The authors of the EC report, Sven Schade and Chrysi Tsinaraki, found that overall there was a relatively high level of data sharing from citizen science projects. Significantly, 38% of the respondents to their survey provided access to their raw data; 37% provided access to aggregate data and 30% provided access to both. One interesting observation in this respect was that 68% of those respondents who provided access to their raw data also included within this dataset personal identifiers of citizen contributors to the project. Such data might be advertently collected, as where individuals provide personal information with their data uploads. In some cases, the scope of personal information might be significant. Contributions to a project might include geolocation information and geodemographic details. Schade and Tsinaraki asked respondents about their practices when it came to obtaining informed consent to data collection from project participants; they found that 25% of respondents did not obtain such consent whereas 53% relied upon a generic terms of use document to obtain consent. It was not entirely clear whether the consent being sought related to privacy issues or to obtaining any necessary rights to use or disseminate the data being collected (which might, for example, include copyright protected photographs). In any event, the results of the survey suggest that there is a significant lack of attention to both privacy and IP rights issues in citizen science projects.

On the issue of data licensing, Schade and Tsinaraki found that the conditions imposed on reuse by different projects varied. A majority of those who made data available believed that the data was in the public domain, while others imposed conditions such as non-commercial or share-alike restrictions. When asked which license they used to achieve these goals, 32 out of 56 respondents indicated that they used one of the commonly available template licences such as Creative Commons or Open Data Commons. A surprising number of respondents indicated that no particular licence was used. While data released in this way might be presumed to be “open”, the usefulness of the data might well be hampered by a lack of clarity regarding the scope of permitted reuse.

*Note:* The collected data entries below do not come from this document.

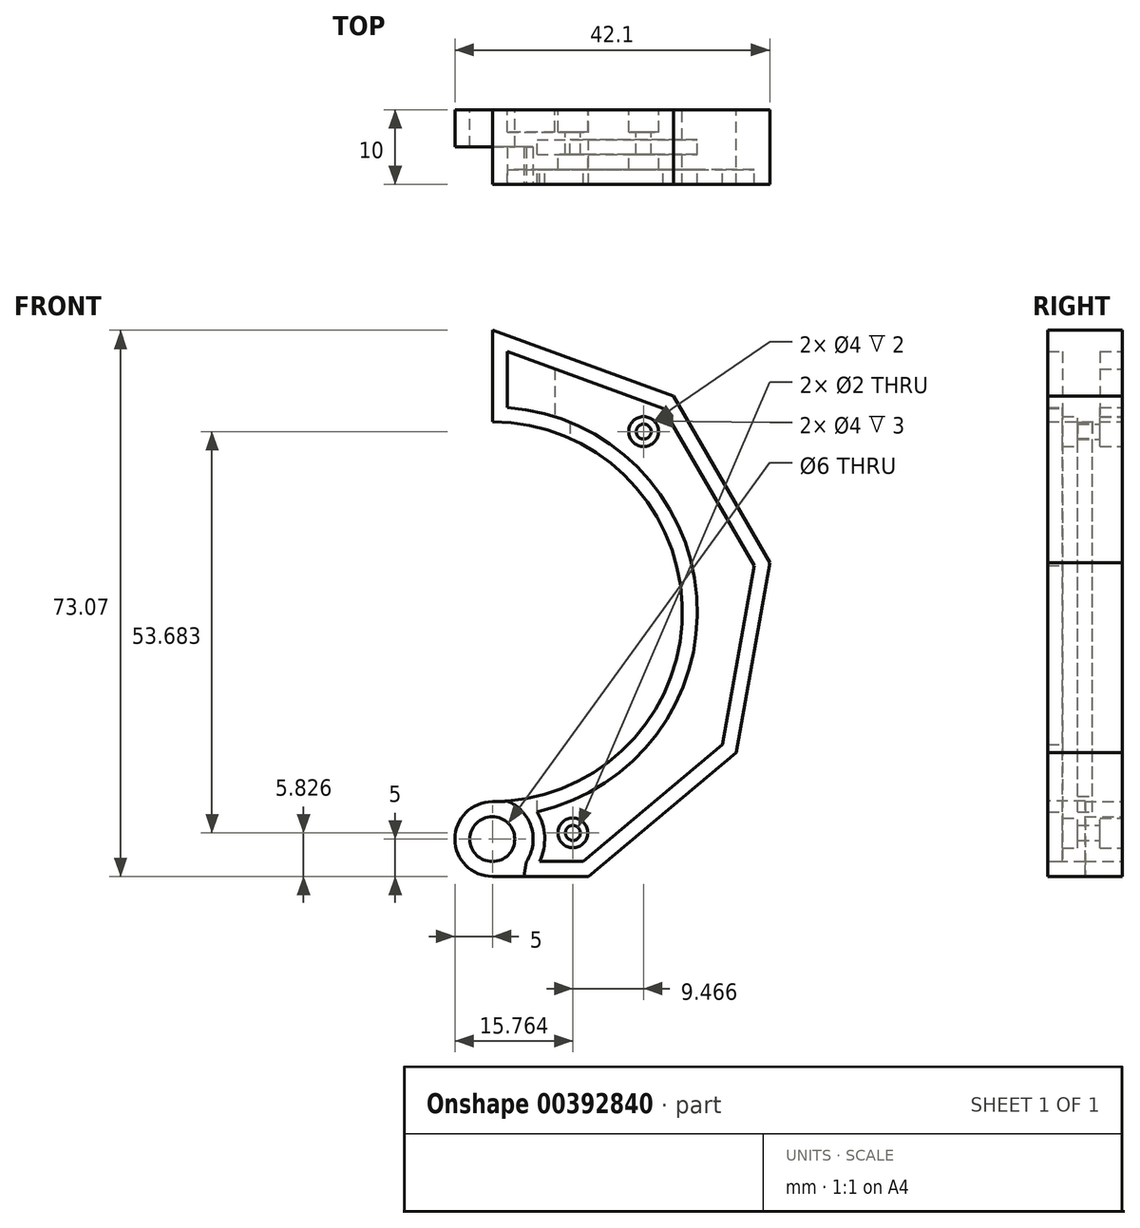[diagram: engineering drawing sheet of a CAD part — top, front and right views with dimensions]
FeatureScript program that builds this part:
annotation { "Feature Type Name" : "Feature", "Feature Type Description" : "" }
export const myFeature = defineFeature(function(context is Context, id is Id, definition is map)
    precondition{}
    {
        {
            var Q0;
            Q0=qCreatedBy(makeId("Front.planeOp"),FACE);
            var sketch = newSketch(context, id + "F0", { "sketchPlane" : qUnion([Q0])});
            skLineSegment(sketch, "E0.0", {"start": v(12.88, -35.4) * mm, "end": v(0, -35.4) * mm});
            skLineSegment(sketch, "E0.5", {"start": v(0, 37.67) * mm, "end": v(24.22, 28.86) * mm});
            skLineSegment(sketch, "E0.6", {"start": v(24.22, 28.86) * mm, "end": v(37.1, 6.54) * mm});
            skLineSegment(sketch, "E0.7", {"start": v(37.1, 6.54) * mm, "end": v(32.62, -18.84) * mm});
            skLineSegment(sketch, "E0.8", {"start": v(32.62, -18.84) * mm, "end": v(12.88, -35.4) * mm});
            skPoint(sketch, "E0.0.midPoint", {"position": v(0, -35.4) * mm});
            skLineSegment(sketch, "E1.0", {"start": v(12.16, -33.4) * mm, "end": v(6.32, -33.4) * mm});
            skLineSegment(sketch, "E1.5", {"start": v(2, 34.82) * mm, "end": v(22.85, 27.23) * mm});
            skLineSegment(sketch, "E1.6", {"start": v(22.85, 27.23) * mm, "end": v(35, 6.17) * mm});
            skLineSegment(sketch, "E1.7", {"start": v(35, 6.17) * mm, "end": v(30.78, -17.77) * mm});
            skLineSegment(sketch, "E1.8", {"start": v(30.78, -17.77) * mm, "end": v(12.16, -33.4) * mm});
            skPoint(sketch, "E1.0.midPoint", {"position": v(0, -33.4) * mm});
            skArc(sketch, "E2", {"start": v(0, -25.4) * mm, "mid": v(25.4, 0) * mm, "end": v(0, 25.4) * mm});
            skArc(sketch, "E3", {"start": v(5, -30.4) * mm, "mid": v(-3.54, -26.86) * mm, "end": v(0, -35.4) * mm});
            skCircle(sketch, "E4", {"center": v(0, -30.4) * mm, "radius": 3 * mm});
            skLineSegment(sketch, "E5", {"start": v(0, 25.4) * mm, "end": v(0, 37.67) * mm});
            skArc(sketch, "E6.trimOffspring", {"start": v(6.32, -33.4) * mm, "mid": v(6.99, -30.03) * mm, "end": v(5.97, -26.74) * mm});
            skArc(sketch, "E7.trimOffspring", {"start": v(5.97, -26.74) * mm, "mid": v(27.33, 2) * mm, "end": v(2, 27.33) * mm});
            skLineSegment(sketch, "E8", {"start": v(2, 34.82) * mm, "end": v(2, 27.33) * mm});
            skPoint(sketch, "E9.orphan", {"position": v(0, -27.4) * mm});
            skLineSegment(sketch, "E10", {"start": v(5.97, -26.74) * mm, "end": v(5.97, -24.69) * mm});
            skLineSegment(sketch, "E11", {"start": v(10.36, 25.36) * mm, "end": v(10.36, 23.19) * mm});
            skCircle(sketch, "E12", {"center": v(20.23, 24.1) * mm, "radius": 2 * mm});
            skCircle(sketch, "E13", {"center": v(20.23, 24.1) * mm, "radius": 1 * mm});
            skCircle(sketch, "E14", {"center": v(31, 5.47) * mm, "radius": 2 * mm});
            skCircle(sketch, "E15", {"center": v(27.26, -15.74) * mm, "radius": 2 * mm});
            skPoint(sketch, "E16.centerSnap0", {"position": v(6.99, -30.03) * mm});
            skArc(sketch, "E17", {"start": v(5, -30.4) * mm, "mid": v(4.38, -33.16) * mm, "end": v(2.65, -35.4) * mm});
            skCircle(sketch, "E18", {"center": v(10.76, -29.57) * mm, "radius": 2 * mm});
            skCircle(sketch, "E19", {"center": v(10.76, -29.57) * mm, "radius": 1 * mm});
            skSolve(sketch);
        }
        {
            var Q0;
            Q0=makeQuery(id+"F0.imprint","IMPRINT",FACE,{"disambiguationData":[TD([[makeQuery(id+"F0.imprint","IMPRINT",EDGE,{"derivedFrom":sQuery(id+"F0.wireOp",EDGE,"E4")}),-1.0]])]});
            extrude(context, id + "F1", {"entities" : qUnion([Q0]), "depth" : 5 * mm});
        }
        {
            var Q0;
            Q0=makeQuery(id+"F0.imprint","IMPRINT",FACE,{"disambiguationData":[TD([[makeQuery(id+"F0.imprint","IMPRINT",EDGE,{"derivedFrom":sQuery(id+"F0.wireOp",EDGE,"E0.5")}),-1.0]])]});
            extrude(context, id + "F2", {"entities" : qUnion([Q0]), "operationType" : NewBodyOperationType.ADD, "depth" : 10 * mm});
        }
        {
            var Q0;
            Q0=makeQuery(id+"F0.imprint","IMPRINT",FACE,{"disambiguationData":[TD([[makeQuery(id+"F0.imprint","IMPRINT",EDGE,{"derivedFrom":sQuery(id+"F0.wireOp",EDGE,"E1.0")}),-1.0]])]});
            var Q1;
            Q1=makeQuery(id+"F0.imprint","IMPRINT",FACE,{"disambiguationData":[TD([[makeQuery(id+"F0.imprint","IMPRINT",EDGE,{"derivedFrom":sQuery(id+"F0.wireOp",EDGE,"E14")}),1.0]])]});
            var Q2;
            Q2=makeQuery(id+"F0.imprint","IMPRINT",FACE,{"disambiguationData":[TD([[makeQuery(id+"F0.imprint","IMPRINT",EDGE,{"derivedFrom":sQuery(id+"F0.wireOp",EDGE,"E15")}),1.0]])]});
            extrude(context, id + "F3", {"entities" : qUnion([Q0, Q1, Q2]), "operationType" : NewBodyOperationType.ADD, "depth" : 8 * mm});
        }
        {
            var Q0;
            {var subQ0=sQuery(id+"F0.wireOp",EDGE,"E10");Q0=makeQuery(id+"F0.imprint","IMPRINT",FACE,{"disambiguationData":[TD([[makeQuery(id+"F0.imprint","IMPRINT",EDGE,{"derivedFrom":subQ0}),-1.0]])]});}
            extrude(context, id + "F4", {"entities" : qUnion([Q0]), "operationType" : NewBodyOperationType.ADD, "depth" : 4 * mm});
        }
        {
            var Q0;
            Q0=makeQuery(id+"F2.opExtrude","CAP_FACE",FACE,{"disambiguationData":[OSD([sQuery(id+"F0.wireOp",EDGE,"E0.0"),sQuery(id+"F0.wireOp",EDGE,"E0.5"),sQuery(id+"F0.wireOp",EDGE,"E0.6"),sQuery(id+"F0.wireOp",EDGE,"E0.7"),sQuery(id+"F0.wireOp",EDGE,"E0.8"),sQuery(id+"F0.wireOp",EDGE,"E1.0"),sQuery(id+"F0.wireOp",EDGE,"E1.5"),sQuery(id+"F0.wireOp",EDGE,"E1.6"),sQuery(id+"F0.wireOp",EDGE,"E1.7"),sQuery(id+"F0.wireOp",EDGE,"E1.8"),sQuery(id+"F0.wireOp",EDGE,"E2"),sQuery(id+"F0.wireOp",EDGE,"E3"),sQuery(id+"F0.wireOp",EDGE,"E5"),sQuery(id+"F0.wireOp",EDGE,"E6.trimOffspring"),sQuery(id+"F0.wireOp",EDGE,"E7.trimOffspring"),sQuery(id+"F0.wireOp",EDGE,"E8"),sQuery(id+"F0.wireOp",EDGE,"E10"),sQuery(id+"F0.wireOp",EDGE,"E11"),sQuery(id+"F0.wireOp",EDGE,"E17")])],"isStart":false});
            var sketch = newSketch(context, id + "F5", { "sketchPlane" : qUnion([Q0])});
            skLineSegment(sketch, "E20.0.0", {"start": v(5.97, -24.69) * mm, "end": v(5.97, -26.74) * mm});
            skArc(sketch, "E20.0.1", {"start": v(5.97, -26.74) * mm, "mid": v(27.3, -2.3) * mm, "end": v(10.36, 25.36) * mm});
            skLineSegment(sketch, "E20.0.2", {"start": v(10.36, 25.36) * mm, "end": v(10.36, 23.19) * mm});
            skArc(sketch, "E20.0.3", {"start": v(10.36, 23.19) * mm, "mid": v(25.3, -2.32) * mm, "end": v(5.97, -24.69) * mm});
            skSolve(sketch);
        }
        {
            var Q0;
            Q0=makeQuery(id+"F5.imprint","IMPRINT",FACE,{"disambiguationData":[TD([[makeQuery(id+"F5.imprint","IMPRINT",EDGE,{"derivedFrom":sQuery(id+"F5.wireOp",EDGE,"E20.0.0")}),-1.0]])]});
            extrude(context, id + "F6", {"entities" : qUnion([Q0]), "operationType" : NewBodyOperationType.ADD, "oppositeDirection" : true, "depth" : 4 * mm});
        }
        {
            var Q0;
            Q0=makeQuery(id+"F0.imprint","IMPRINT",FACE,{"disambiguationData":[TD([[makeQuery(id+"F0.imprint","IMPRINT",EDGE,{"derivedFrom":sQuery(id+"F0.wireOp",EDGE,"E12")}),1.0]])]});
            var Q1;
            Q1=makeQuery(id+"F0.imprint","IMPRINT",FACE,{"disambiguationData":[TD([[makeQuery(id+"F0.imprint","IMPRINT",EDGE,{"derivedFrom":sQuery(id+"F0.wireOp",EDGE,"E18")}),1.0]])]});
            extrude(context, id + "F7", {"entities" : qUnion([Q0, Q1]), "operationType" : NewBodyOperationType.ADD, "depth" : 6 * mm});
        }
        {
            var Q0;
            Q0=makeQuery(id+"F6.boolean.opBoolean","MERGE",FACE,{"derivedFrom":[makeQuery(id+"F2.opExtrude","CAP_FACE",FACE,{"disambiguationData":[OSD([sQuery(id+"F0.wireOp",EDGE,"E0.0"),sQuery(id+"F0.wireOp",EDGE,"E0.5"),sQuery(id+"F0.wireOp",EDGE,"E0.6"),sQuery(id+"F0.wireOp",EDGE,"E0.7"),sQuery(id+"F0.wireOp",EDGE,"E0.8"),sQuery(id+"F0.wireOp",EDGE,"E1.0"),sQuery(id+"F0.wireOp",EDGE,"E1.5"),sQuery(id+"F0.wireOp",EDGE,"E1.6"),sQuery(id+"F0.wireOp",EDGE,"E1.7"),sQuery(id+"F0.wireOp",EDGE,"E1.8"),sQuery(id+"F0.wireOp",EDGE,"E2"),sQuery(id+"F0.wireOp",EDGE,"E3"),sQuery(id+"F0.wireOp",EDGE,"E5"),sQuery(id+"F0.wireOp",EDGE,"E6.trimOffspring"),sQuery(id+"F0.wireOp",EDGE,"E7.trimOffspring"),sQuery(id+"F0.wireOp",EDGE,"E8"),sQuery(id+"F0.wireOp",EDGE,"E10"),sQuery(id+"F0.wireOp",EDGE,"E11"),sQuery(id+"F0.wireOp",EDGE,"E17")])],"isStart":false}),makeQuery(id+"F6.opExtrude","CAP_FACE",FACE,{"disambiguationData":[OSD([sQuery(id+"F5.wireOp",EDGE,"E20.0.0"),sQuery(id+"F5.wireOp",EDGE,"E20.0.1"),sQuery(id+"F5.wireOp",EDGE,"E20.0.2"),sQuery(id+"F5.wireOp",EDGE,"E20.0.3")])],"isStart":true})]});
            var sketch = newSketch(context, id + "F8", { "sketchPlane" : qUnion([Q0])});
            skLineSegment(sketch, "E21", {"start": v(4.65, -32.5) * mm, "end": v(4.65, -32.5) * mm});
            skLineSegment(sketch, "E22", {"start": v(4.2, -35.4) * mm, "end": v(4.54, -33.42) * mm});
            skArc(sketch, "E23", {"start": v(4.54, -33.42) * mm, "mid": v(4.8, -27.82) * mm, "end": v(0, -24.94) * mm});
            skArc(sketch, "E24", {"start": v(0, -25.4) * mm, "mid": v(5, -30.4) * mm, "end": v(0, -35.4) * mm});
            skLineSegment(sketch, "E25", {"start": v(4.2, -35.4) * mm, "end": v(0, -35.4) * mm});
            skLineSegment(sketch, "E26", {"start": v(0, -24.94) * mm, "end": v(0, -25.4) * mm});
            skSolve(sketch);
        }
        {
            var Q0;
            Q0 = qSketchRegion(id + "F8", true);
            extrude(context, id + "F9", {"entities" : qUnion([Q0]), "operationType" : NewBodyOperationType.REMOVE, "oppositeDirection" : true, "depth" : 5 * mm});
        }
        {
            var Q0;
            Q0=makeQuery(id+"F0.imprint","IMPRINT",FACE,{"disambiguationData":[TD([[makeQuery(id+"F0.imprint","IMPRINT",EDGE,{"derivedFrom":sQuery(id+"F0.wireOp",EDGE,"E12")}),1.0]])]});
            var Q1;
            Q1=makeQuery(id+"F0.imprint","IMPRINT",FACE,{"disambiguationData":[TD([[makeQuery(id+"F0.imprint","IMPRINT",EDGE,{"derivedFrom":sQuery(id+"F0.wireOp",EDGE,"E18")}),1.0]])]});
            extrude(context, id + "F10", {"entities" : qUnion([Q0, Q1]), "operationType" : NewBodyOperationType.REMOVE, "depth" : 3 * mm});
        }
        {
            var Q0;
            Q0=makeQuery(id+"F0.imprint","IMPRINT",FACE,{"disambiguationData":[TD([[makeQuery(id+"F0.imprint","IMPRINT",EDGE,{"derivedFrom":sQuery(id+"F0.wireOp",EDGE,"E1.0")}),-1.0]])]});
            var sketch = newSketch(context, id + "F11", { "sketchPlane" : qUnion([Q0])});
            skLineSegment(sketch, "E27.5", {"start": v(2, 34.82) * mm, "end": v(8.36, 32.5) * mm});
            skLineSegment(sketch, "E28", {"start": v(0, 25.4) * mm, "end": v(0, 37.67) * mm});
            skArc(sketch, "E29.trimOffspring", {"start": v(8.36, 26.1) * mm, "mid": v(5.22, 26.9) * mm, "end": v(2, 27.33) * mm});
            skLineSegment(sketch, "E30", {"start": v(2, 34.82) * mm, "end": v(2, 27.33) * mm});
            skLineSegment(sketch, "E31", {"start": v(10.36, 25.36) * mm, "end": v(10.36, 23.19) * mm});
            skLineSegment(sketch, "E32", {"start": v(10.36, 25.36) * mm, "end": v(10.36, 33.9) * mm});
            skArc(sketch, "E33.trimOffspring", {"start": v(10.36, 23.19) * mm, "mid": v(5.3, 24.84) * mm, "end": v(0, 25.4) * mm});
            skLineSegment(sketch, "E34", {"start": v(8.36, 32.5) * mm, "end": v(8.36, 26.1) * mm});
            skPoint(sketch, "E35.start.orphan", {"position": v(3.76, 36.3) * mm});
            skLineSegment(sketch, "E36.trimOffspring", {"start": v(7.52, 34.94) * mm, "end": v(10.36, 33.9) * mm});
            skLineSegment(sketch, "E37", {"start": v(0, 37.67) * mm, "end": v(7.52, 34.94) * mm});
            skPoint(sketch, "E38.0", {"position": v(0, 25.4) * mm});
            skSolve(sketch);
        }
        {
            var Q0;
            Q0=makeQuery(id+"F11.imprint","IMPRINT",FACE,{"disambiguationData":[TD([[makeQuery(id+"F11.imprint","IMPRINT",EDGE,{"derivedFrom":sQuery(id+"F11.wireOp",EDGE,"E27.5")}),-1.0]])]});
            extrude(context, id + "F12", {"entities" : qUnion([Q0]), "operationType" : NewBodyOperationType.REMOVE, "depth" : 3 * mm});
        }
    });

In addition to providing access to data, the authors of the Report asked whether citizen science researchers allowed open access to research results (presumably in the form of published papers and other output). While the overwhelming majority of projects indicated that they used open access options (ranging from public domain dedication to open access with conditions), Schade and Tsinaraki also found that 14 of the projects they considered used licences with terms that were not consistent with the reuse conditions that the researchers had identified. Clearly there is a need for greater support for projects in developing or choosing appropriate licences.

Although many of the projects indicated that they provided access to their data, the duration of that access was less certain. The authors found that 42% of projects intended to guarantee access to their data only within the lifespan of the project. The authors also found that 40% of projects that provide data access do not provide comprehensive metadata along with the data. This would certainly limit the value of the data for reuse. Both these issues are important in the context of citizen science projects, which are often granted-funded and temporally-limited. The ability to archive and preserve research data and to make it available for meaningful access and reuse should be part of researchers’ data management plans, and is something which should be supported by research institutions and funding agencies.

Overall, the Report provides data that suggests that the burgeoning field of citizen science needs more support when it comes to all aspects of data management. Proper data management practices will help citizen science researchers to meet their own objectives, to share their data effectively and appropriately, and to protect the rights and interests of participants.

Note: In 2015 I drafted a report, with Haewon Chung, for the Wilson Center Commons Lab titled Managing Intellectual Property Rights in Citizen Science. This report addresses many licensing issues related to the collection, sharing and reuse of citizen science data and outputs. It is available under a Creative Commons Licence.